There are similarities to the main problems of the internal combustion engine (ICE) in a vehicle:
It needs to produce torque across a wide range of revs, and power, and low emissions, and low noise levels, and low pollution, and have low weight, and last a long time, and need little servicing, and not be too complex...
Of course the ICE will therefore have severe limitations, or an extreme price and/or extreme servicing requirements, you know the story.
But a specialized ICE, which always runs at it's optimum speed and load, can be much more efficient, simple, free of service requirements and extremely long lasting. The oil in such an engine needs to be perfect for just one set of circumstances; the vibrations can be almost eliminated at the typical constant running speed, parts don't heat up and cool down and fatigue unduly etc., you know that story, too!
Now take the leap and apply this kind of thinking to batteries:
I propose that for a high performance advanced EV it would be beneficial to install several different types of battery in such a way that they support each other synergistically! A "specialist battery' for each of the attributes that are hard to combine into just one battery type!
A) A large, high energy density battery capable of producing a constant base load current.
This battery constantly recharges the other battery types in the system, at the most efficient, constant rate, with minimal losses, allowing for minimal heat production, exceptionally long life, and large energy storage for the weight and volume used. This battery needs to be able to provide a constant current sufficient to maintain vehicle speed at highway speed for long periods without straining or suffering any damage. It does however not need to be able to produce the currents needed to accelerate, go up steep hills or burn tyres. It also does not need to be able to absorb massive amounts of regen breaking energy. These are the jobs of the other parts of the system. It's constant power rating would be similar to the motors constant power rating.
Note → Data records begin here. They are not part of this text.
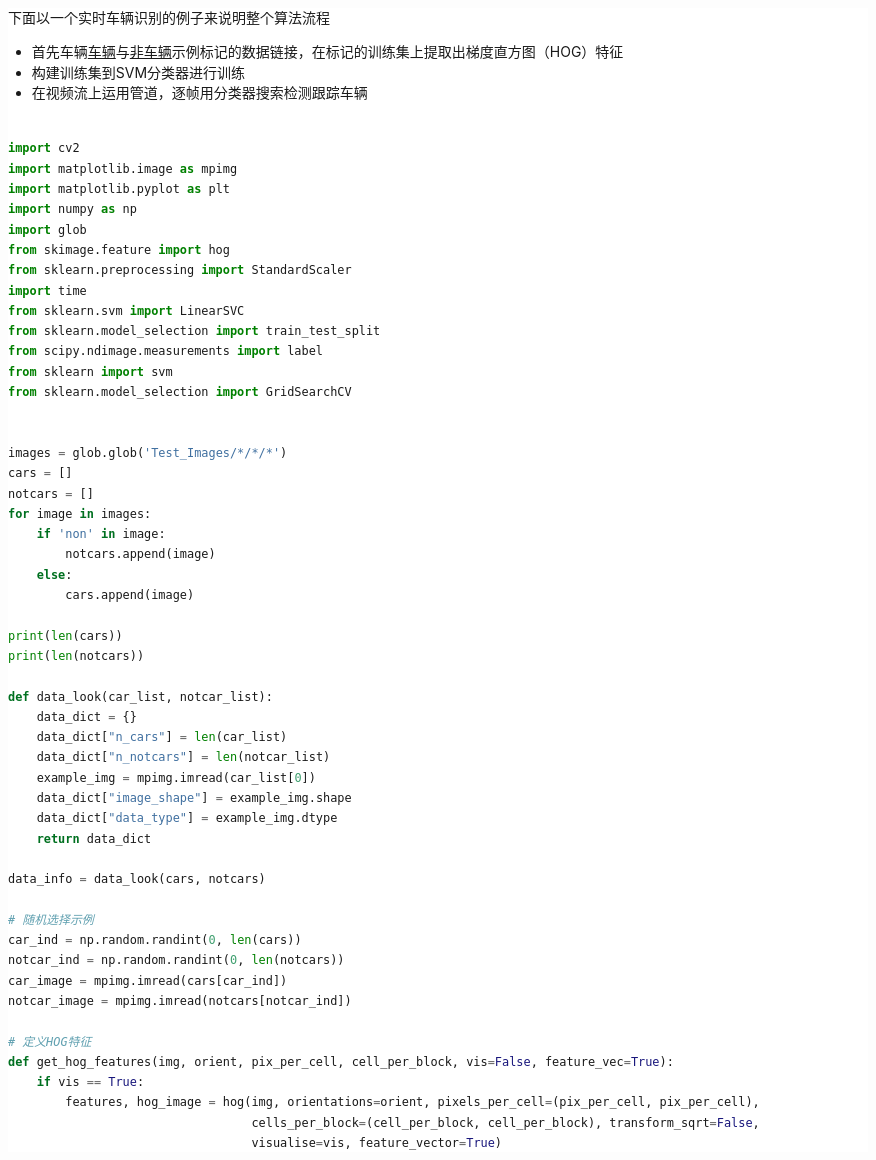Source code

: 下面以一个实时车辆识别的例子来说明整个算法流程

- 首先车辆<a href="https://s3.amazonaws.com/udacity-sdc/Vehicle_Tracking/vehicles.zip" rel="nofollow">车辆</a>与<a href="https://s3.amazonaws.com/udacity-sdc/Vehicle_Tracking/vehicles.zip" rel="nofollow">非车辆</a>示例标记的数据链接，在标记的训练集上提取出梯度直方图（HOG）特征
- 构建训练集到SVM分类器进行训练
- 在视频流上运用管道，逐帧用分类器搜索检测跟踪车辆

 <div align="center"><video src="assets/speed.mp4" height="" /></div>



```python

import cv2
import matplotlib.image as mpimg
import matplotlib.pyplot as plt
import numpy as np
import glob
from skimage.feature import hog
from sklearn.preprocessing import StandardScaler
import time
from sklearn.svm import LinearSVC
from sklearn.model_selection import train_test_split
from scipy.ndimage.measurements import label
from sklearn import svm
from sklearn.model_selection import GridSearchCV


images = glob.glob('Test_Images/*/*/*')
cars = []
notcars = []
for image in images:
    if 'non' in image:
        notcars.append(image)
    else:
        cars.append(image)
        
print(len(cars))
print(len(notcars))

def data_look(car_list, notcar_list):
    data_dict = {}
    data_dict["n_cars"] = len(car_list)
    data_dict["n_notcars"] = len(notcar_list)
    example_img = mpimg.imread(car_list[0])
    data_dict["image_shape"] = example_img.shape
    data_dict["data_type"] = example_img.dtype
    return data_dict
    
data_info = data_look(cars, notcars)

# 随机选择示例
car_ind = np.random.randint(0, len(cars))
notcar_ind = np.random.randint(0, len(notcars))
car_image = mpimg.imread(cars[car_ind])
notcar_image = mpimg.imread(notcars[notcar_ind])

# 定义HOG特征
def get_hog_features(img, orient, pix_per_cell, cell_per_block, vis=False, feature_vec=True):
    if vis == True:
        features, hog_image = hog(img, orientations=orient, pixels_per_cell=(pix_per_cell, pix_per_cell),
                                  cells_per_block=(cell_per_block, cell_per_block), transform_sqrt=False, 
                                  visualise=vis, feature_vector=True)
```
B) The next part of the system could be a smaller battery of a chemistry type that is capable of rapid charge and discharge. It would provide the energy needed during normal acceleration, during fast uphill driving and during faster than normal highway driving for fairly short periods. It must have a high C rating for both charging and discharging and a high cycle life expectancy, because it provides the immediate energy source and energy dump for stop-and-go city traffic including normal (but not emergency) regenerative breaking. This battery does not need to be able to provide the extreme power needed to do a full power acceleration, or absorb the power of an emergency regen breaking maneuver; that's the job of the next part! It's constant power rating would be higher than the motors continuous power rating, but much lower than the motors peak power rating. The capacity can be fairly low.
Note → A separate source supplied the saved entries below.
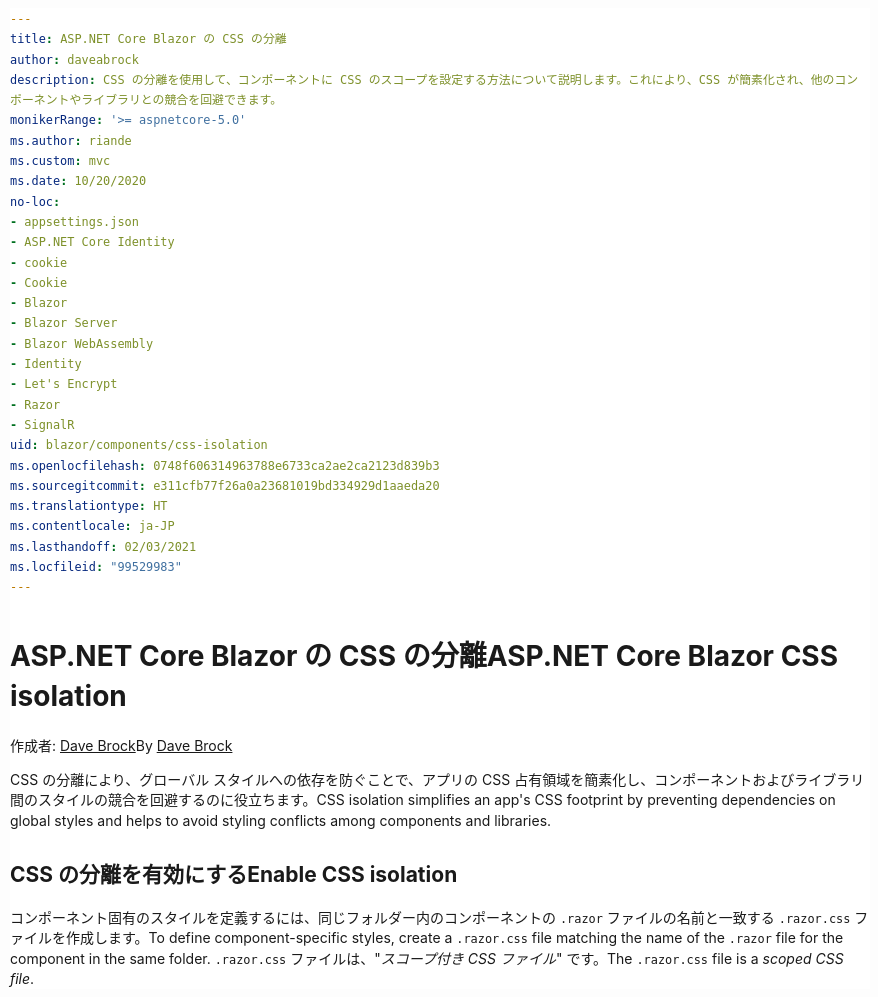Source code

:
 ```yaml
---
title: ASP.NET Core Blazor の CSS の分離
author: daveabrock
description: CSS の分離を使用して、コンポーネントに CSS のスコープを設定する方法について説明します。これにより、CSS が簡素化され、他のコンポーネントやライブラリとの競合を回避できます。
monikerRange: '>= aspnetcore-5.0'
ms.author: riande
ms.custom: mvc
ms.date: 10/20/2020
no-loc:
- appsettings.json
- ASP.NET Core Identity
- cookie
- Cookie
- Blazor
- Blazor Server
- Blazor WebAssembly
- Identity
- Let's Encrypt
- Razor
- SignalR
uid: blazor/components/css-isolation
ms.openlocfilehash: 0748f606314963788e6733ca2ae2ca2123d839b3
ms.sourcegitcommit: e311cfb77f26a0a23681019bd334929d1aaeda20
ms.translationtype: HT
ms.contentlocale: ja-JP
ms.lasthandoff: 02/03/2021
ms.locfileid: "99529983"
---
```

# <a name="aspnet-core-blazor-css-isolation"></a><span data-ttu-id="59271-103">ASP.NET Core Blazor の CSS の分離</span><span class="sxs-lookup"><span data-stu-id="59271-103">ASP.NET Core Blazor CSS isolation</span></span>

<span data-ttu-id="59271-104">作成者: [Dave Brock](https://twitter.com/daveabrock)</span><span class="sxs-lookup"><span data-stu-id="59271-104">By [Dave Brock](https://twitter.com/daveabrock)</span></span>

<span data-ttu-id="59271-105">CSS の分離により、グローバル スタイルへの依存を防ぐことで、アプリの CSS 占有領域を簡素化し、コンポーネントおよびライブラリ間のスタイルの競合を回避するのに役立ちます。</span><span class="sxs-lookup"><span data-stu-id="59271-105">CSS isolation simplifies an app's CSS footprint by preventing dependencies on global styles and helps to avoid styling conflicts among components and libraries.</span></span>

## <a name="enable-css-isolation"></a><span data-ttu-id="59271-106">CSS の分離を有効にする</span><span class="sxs-lookup"><span data-stu-id="59271-106">Enable CSS isolation</span></span> 

<span data-ttu-id="59271-107">コンポーネント固有のスタイルを定義するには、同じフォルダー内のコンポーネントの `.razor` ファイルの名前と一致する `.razor.css` ファイルを作成します。</span><span class="sxs-lookup"><span data-stu-id="59271-107">To define component-specific styles, create a `.razor.css` file matching the name of the `.razor` file for the component in the same folder.</span></span> <span data-ttu-id="59271-108">`.razor.css` ファイルは、"*スコープ付き CSS ファイル*" です。</span><span class="sxs-lookup"><span data-stu-id="59271-108">The `.razor.css` file is a *scoped CSS file*.</span></span>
C) The third part would be a small battery (and/or super-capacitors) with low capacity, but capable of producing and absorbing phenomenal currents during hard acceleration and emergency regenerative breaking.This battery and/or capacitors must be able to absorb the maximum regen currents without getting damaged, and to produce enough power for a single acceleration from zero to top speed, even uphill into a headwind, but this is only needed for a few seconds at a time.
I think we already have suitable battery types for the roles of A), B), and C)!
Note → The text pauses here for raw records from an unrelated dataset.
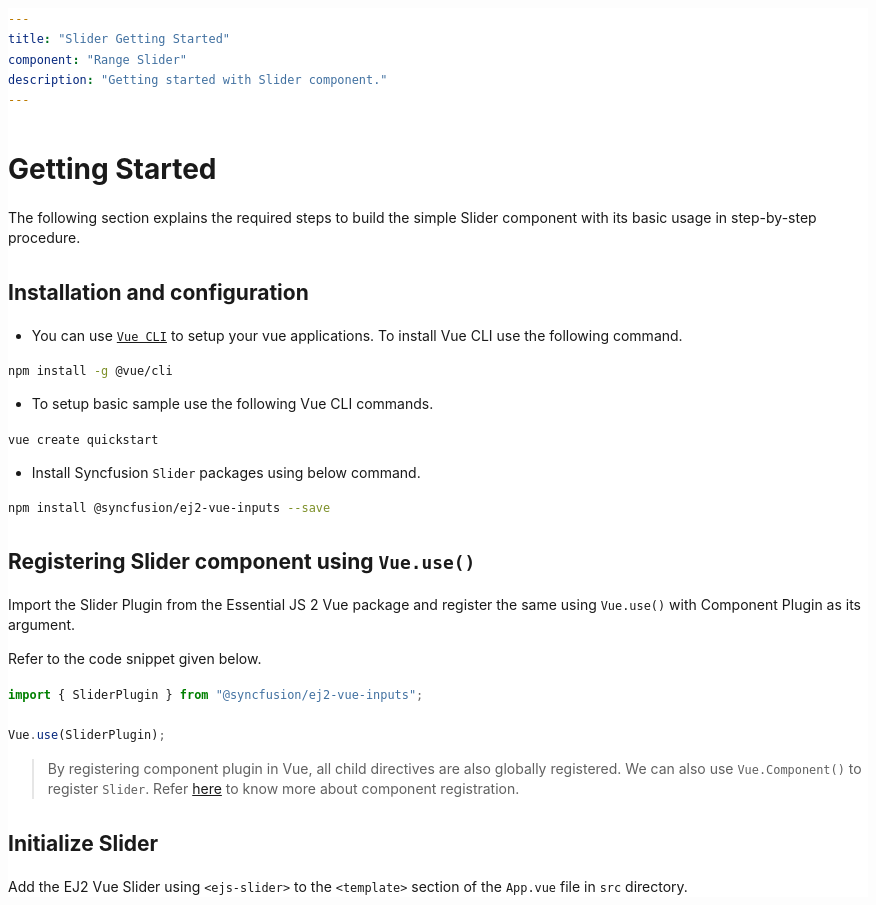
 ```yaml
---
title: "Slider Getting Started"
component: "Range Slider"
description: "Getting started with Slider component."
---
```


# Getting Started

The following section explains the required steps to build the simple Slider component with its basic usage in step-by-step procedure.

## Installation and configuration

* You can use [`Vue CLI`](https://github.com/vuejs/vue-cli) to setup your vue applications. To install Vue CLI use the following command.

```bash
npm install -g @vue/cli
```

* To setup basic  sample use the following Vue CLI commands.

```bash
vue create quickstart
```

* Install Syncfusion `Slider` packages using below command.

```bash
npm install @syncfusion/ej2-vue-inputs --save
```

## Registering Slider component using `Vue.use()`

Import the Slider Plugin from the Essential JS 2 Vue package and register the same using `Vue.use()` with Component Plugin as its argument.

Refer to the code snippet given below.

```typescript
import { SliderPlugin } from "@syncfusion/ej2-vue-inputs";

Vue.use(SliderPlugin);
```

> By registering component plugin in Vue, all child directives are also globally registered.
We can also use `Vue.Component()` to register `Slider`.
Refer [here](/base/getting-started.html#registering-vue-component) to know more about component registration.

## Initialize Slider

Add the EJ2 Vue Slider using `<ejs-slider>` to the `<template>` section of the `App.vue` file in `src` directory.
As long as we try to find the "Holy Grail Battery" that combines all the attributes needed in an EV into just one type of battery, we are reproducing the inefficiency problems of the internal combustion engine as described above. It will likely fail.
There will probably never be a battery that can do it all and still be affordable, recyclable, non-toxic and durable!
Of course, this synergistic battery combination needs a complex battery management system.
But again, I think this could be designed and built by using already existing components.